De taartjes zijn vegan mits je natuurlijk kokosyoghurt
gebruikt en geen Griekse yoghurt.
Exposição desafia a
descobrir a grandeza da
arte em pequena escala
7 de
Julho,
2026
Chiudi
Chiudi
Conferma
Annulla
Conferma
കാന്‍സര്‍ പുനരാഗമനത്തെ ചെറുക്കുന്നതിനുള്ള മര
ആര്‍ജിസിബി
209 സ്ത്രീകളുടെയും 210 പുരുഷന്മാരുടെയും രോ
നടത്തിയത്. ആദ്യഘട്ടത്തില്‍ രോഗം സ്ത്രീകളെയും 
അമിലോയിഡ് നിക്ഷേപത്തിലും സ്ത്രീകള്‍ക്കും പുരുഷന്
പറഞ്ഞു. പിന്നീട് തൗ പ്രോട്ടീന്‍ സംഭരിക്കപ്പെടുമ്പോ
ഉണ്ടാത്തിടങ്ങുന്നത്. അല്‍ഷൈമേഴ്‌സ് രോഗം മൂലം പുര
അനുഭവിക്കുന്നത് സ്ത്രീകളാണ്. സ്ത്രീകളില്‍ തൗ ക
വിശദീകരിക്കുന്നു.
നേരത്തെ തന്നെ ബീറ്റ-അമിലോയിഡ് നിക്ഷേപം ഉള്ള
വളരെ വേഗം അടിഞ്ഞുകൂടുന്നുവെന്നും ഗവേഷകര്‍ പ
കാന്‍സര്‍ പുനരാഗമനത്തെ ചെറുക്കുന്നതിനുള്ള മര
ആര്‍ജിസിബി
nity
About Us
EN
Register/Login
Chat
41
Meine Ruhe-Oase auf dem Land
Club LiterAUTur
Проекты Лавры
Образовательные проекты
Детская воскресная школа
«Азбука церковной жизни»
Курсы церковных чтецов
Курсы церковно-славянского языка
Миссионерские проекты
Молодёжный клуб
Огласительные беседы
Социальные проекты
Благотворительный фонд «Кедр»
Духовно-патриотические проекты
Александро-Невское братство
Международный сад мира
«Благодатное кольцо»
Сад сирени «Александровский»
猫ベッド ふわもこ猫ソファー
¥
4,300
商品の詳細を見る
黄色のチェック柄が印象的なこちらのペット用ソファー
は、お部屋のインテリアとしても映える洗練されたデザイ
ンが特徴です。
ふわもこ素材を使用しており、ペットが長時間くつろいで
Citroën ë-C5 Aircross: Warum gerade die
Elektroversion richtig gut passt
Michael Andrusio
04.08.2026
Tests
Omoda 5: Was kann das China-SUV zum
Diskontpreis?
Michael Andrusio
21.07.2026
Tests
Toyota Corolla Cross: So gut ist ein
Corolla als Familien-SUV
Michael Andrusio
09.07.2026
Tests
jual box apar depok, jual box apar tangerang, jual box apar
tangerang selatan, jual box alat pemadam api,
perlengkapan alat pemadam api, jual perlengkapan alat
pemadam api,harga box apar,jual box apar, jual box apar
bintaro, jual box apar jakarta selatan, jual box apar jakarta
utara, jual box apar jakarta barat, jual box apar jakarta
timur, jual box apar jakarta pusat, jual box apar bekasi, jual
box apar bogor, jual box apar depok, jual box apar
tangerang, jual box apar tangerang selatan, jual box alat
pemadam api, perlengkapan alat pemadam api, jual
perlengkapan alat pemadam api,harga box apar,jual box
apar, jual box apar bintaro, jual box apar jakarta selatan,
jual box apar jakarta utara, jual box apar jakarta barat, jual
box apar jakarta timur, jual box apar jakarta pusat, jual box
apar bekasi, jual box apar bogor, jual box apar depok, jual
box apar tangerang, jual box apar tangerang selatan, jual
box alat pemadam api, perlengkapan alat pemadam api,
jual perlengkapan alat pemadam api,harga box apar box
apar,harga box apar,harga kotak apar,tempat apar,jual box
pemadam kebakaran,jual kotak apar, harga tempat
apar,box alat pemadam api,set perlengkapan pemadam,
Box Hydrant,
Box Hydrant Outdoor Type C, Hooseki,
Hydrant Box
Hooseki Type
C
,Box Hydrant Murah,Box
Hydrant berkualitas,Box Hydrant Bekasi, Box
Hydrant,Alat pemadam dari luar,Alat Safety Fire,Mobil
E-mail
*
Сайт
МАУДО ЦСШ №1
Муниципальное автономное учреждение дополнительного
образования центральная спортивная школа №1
===============
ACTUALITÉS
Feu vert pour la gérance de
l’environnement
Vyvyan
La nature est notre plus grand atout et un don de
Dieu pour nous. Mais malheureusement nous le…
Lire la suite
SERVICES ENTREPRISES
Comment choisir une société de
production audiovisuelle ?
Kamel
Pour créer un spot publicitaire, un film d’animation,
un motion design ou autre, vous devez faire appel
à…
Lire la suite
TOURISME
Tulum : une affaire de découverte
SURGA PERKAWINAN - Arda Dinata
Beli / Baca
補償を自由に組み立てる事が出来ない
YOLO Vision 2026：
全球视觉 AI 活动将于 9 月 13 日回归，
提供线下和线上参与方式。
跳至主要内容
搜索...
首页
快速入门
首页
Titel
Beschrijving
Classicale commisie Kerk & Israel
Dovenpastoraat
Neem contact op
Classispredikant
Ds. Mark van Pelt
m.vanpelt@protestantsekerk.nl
===============
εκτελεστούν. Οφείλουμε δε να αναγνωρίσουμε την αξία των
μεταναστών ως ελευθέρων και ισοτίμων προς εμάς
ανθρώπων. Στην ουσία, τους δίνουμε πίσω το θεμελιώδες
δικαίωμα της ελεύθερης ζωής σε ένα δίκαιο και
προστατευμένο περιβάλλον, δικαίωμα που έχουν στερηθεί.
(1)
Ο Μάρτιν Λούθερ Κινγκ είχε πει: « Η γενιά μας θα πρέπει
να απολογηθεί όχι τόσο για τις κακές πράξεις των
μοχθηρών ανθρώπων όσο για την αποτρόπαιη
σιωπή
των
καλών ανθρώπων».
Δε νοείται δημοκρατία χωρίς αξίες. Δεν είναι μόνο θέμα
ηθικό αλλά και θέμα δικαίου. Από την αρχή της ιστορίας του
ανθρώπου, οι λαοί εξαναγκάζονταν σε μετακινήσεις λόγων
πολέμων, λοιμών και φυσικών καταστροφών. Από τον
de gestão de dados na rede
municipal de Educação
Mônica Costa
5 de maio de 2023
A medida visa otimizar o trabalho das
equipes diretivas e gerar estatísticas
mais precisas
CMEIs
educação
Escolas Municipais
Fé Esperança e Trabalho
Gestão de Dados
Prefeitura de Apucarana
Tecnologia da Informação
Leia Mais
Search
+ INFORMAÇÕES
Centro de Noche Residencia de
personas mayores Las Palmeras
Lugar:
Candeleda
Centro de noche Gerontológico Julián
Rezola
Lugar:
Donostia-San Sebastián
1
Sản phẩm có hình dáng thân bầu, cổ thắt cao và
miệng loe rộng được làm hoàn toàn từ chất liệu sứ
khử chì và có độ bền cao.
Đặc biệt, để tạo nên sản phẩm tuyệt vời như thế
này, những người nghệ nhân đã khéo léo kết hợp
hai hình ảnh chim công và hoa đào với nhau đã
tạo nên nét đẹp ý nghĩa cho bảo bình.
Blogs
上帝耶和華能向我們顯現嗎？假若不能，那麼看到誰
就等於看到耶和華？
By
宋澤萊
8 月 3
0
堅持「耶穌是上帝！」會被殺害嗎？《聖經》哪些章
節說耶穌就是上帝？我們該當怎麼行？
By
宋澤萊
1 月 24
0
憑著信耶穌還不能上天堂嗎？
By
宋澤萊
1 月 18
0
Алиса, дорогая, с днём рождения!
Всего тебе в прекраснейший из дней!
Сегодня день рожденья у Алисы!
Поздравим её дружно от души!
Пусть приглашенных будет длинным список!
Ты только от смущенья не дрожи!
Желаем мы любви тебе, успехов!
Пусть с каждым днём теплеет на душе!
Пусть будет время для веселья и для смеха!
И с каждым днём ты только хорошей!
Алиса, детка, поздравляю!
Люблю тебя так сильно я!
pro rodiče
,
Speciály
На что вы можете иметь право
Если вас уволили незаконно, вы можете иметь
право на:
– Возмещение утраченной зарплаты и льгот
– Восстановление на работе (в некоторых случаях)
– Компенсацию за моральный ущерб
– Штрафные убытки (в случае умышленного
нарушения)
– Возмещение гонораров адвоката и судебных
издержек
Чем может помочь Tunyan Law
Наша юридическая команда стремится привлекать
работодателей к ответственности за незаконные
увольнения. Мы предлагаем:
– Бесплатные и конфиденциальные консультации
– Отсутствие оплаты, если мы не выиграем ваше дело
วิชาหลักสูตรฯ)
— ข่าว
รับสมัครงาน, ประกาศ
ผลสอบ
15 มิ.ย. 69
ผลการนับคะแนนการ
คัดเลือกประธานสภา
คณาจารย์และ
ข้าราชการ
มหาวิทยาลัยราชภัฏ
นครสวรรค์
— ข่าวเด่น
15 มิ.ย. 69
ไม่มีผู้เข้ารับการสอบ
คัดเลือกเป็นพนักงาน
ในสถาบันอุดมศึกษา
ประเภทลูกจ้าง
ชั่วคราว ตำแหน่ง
===============
Turn the lines of the data starting at the line containing "De taartjes zijn" and ending at the line containing "pemadam api, perlengkapan alat pemadam api, jual" into a numbered list, dropping any blank lines.

SOLUTION BELOW:
1. De taartjes zijn vegan mits je natuurlijk kokosyoghurt
2. gebruikt en geen Griekse yoghurt.
3. Exposição desafia a
4. descobrir a grandeza da
5. arte em pequena escala
6. 7 de
7. Julho,
8. 2026
9. Chiudi
10. Chiudi
11. Conferma
12. Annulla
13. Conferma
14. കാന്‍സര്‍ പുനരാഗമനത്തെ ചെറുക്കുന്നതിനുള്ള മര
15. ആര്‍ജിസിബി
16. 209 സ്ത്രീകളുടെയും 210 പുരുഷന്മാരുടെയും രോ
17. നടത്തിയത്. ആദ്യഘട്ടത്തില്‍ രോഗം സ്ത്രീകളെയും 
18. അമിലോയിഡ് നിക്ഷേപത്തിലും സ്ത്രീകള്‍ക്കും പുരുഷന്
19. പറഞ്ഞു. പിന്നീട് തൗ പ്രോട്ടീന്‍ സംഭരിക്കപ്പെടുമ്പോ
20. ഉണ്ടാത്തിടങ്ങുന്നത്. അല്‍ഷൈമേഴ്‌സ് രോഗം മൂലം പുര
21. അനുഭവിക്കുന്നത് സ്ത്രീകളാണ്. സ്ത്രീകളില്‍ തൗ ക
22. വിശദീകരിക്കുന്നു.
23. നേരത്തെ തന്നെ ബീറ്റ-അമിലോയിഡ് നിക്ഷേപം ഉള്ള
24. വളരെ വേഗം അടിഞ്ഞുകൂടുന്നുവെന്നും ഗവേഷകര്‍ പ
25. കാന്‍സര്‍ പുനരാഗമനത്തെ ചെറുക്കുന്നതിനുള്ള മര
26. ആര്‍ജിസിബി
27. nity
28. About Us
29. EN
30. Register/Login
31. Chat
32. 41
33. Meine Ruhe-Oase auf dem Land
34. Club LiterAUTur
35. Проекты Лавры
36. Образовательные проекты
37. Детская воскресная школа
38. «Азбука церковной жизни»
39. Курсы церковных чтецов
40. Курсы церковно-славянского языка
41. Миссионерские проекты
42. Молодёжный клуб
43. Огласительные беседы
44. Социальные проекты
45. Благотворительный фонд «Кедр»
46. Духовно-патриотические проекты
47. Александро-Невское братство
48. Международный сад мира
49. «Благодатное кольцо»
50. Сад сирени «Александровский»
51. 猫ベッド ふわもこ猫ソファー
52. ¥
53. 4,300
54. 商品の詳細を見る
55. 黄色のチェック柄が印象的なこちらのペット用ソファー
56. は、お部屋のインテリアとしても映える洗練されたデザイ
57. ンが特徴です。
58. ふわもこ素材を使用しており、ペットが長時間くつろいで
59. Citroën ë-C5 Aircross: Warum gerade die
60. Elektroversion richtig gut passt
61. Michael Andrusio
62. 04.08.2026
63. Tests
64. Omoda 5: Was kann das China-SUV zum
65. Diskontpreis?
66. Michael Andrusio
67. 21.07.2026
68. Tests
69. Toyota Corolla Cross: So gut ist ein
70. Corolla als Familien-SUV
71. Michael Andrusio
72. 09.07.2026
73. Tests
74. jual box apar depok, jual box apar tangerang, jual box apar
75. tangerang selatan, jual box alat pemadam api,
76. perlengkapan alat pemadam api, jual perlengkapan alat
77. pemadam api,harga box apar,jual box apar, jual box apar
78. bintaro, jual box apar jakarta selatan, jual box apar jakarta
79. utara, jual box apar jakarta barat, jual box apar jakarta
80. timur, jual box apar jakarta pusat, jual box apar bekasi, jual
81. box apar bogor, jual box apar depok, jual box apar
82. tangerang, jual box apar tangerang selatan, jual box alat
83. pemadam api, perlengkapan alat pemadam api, jual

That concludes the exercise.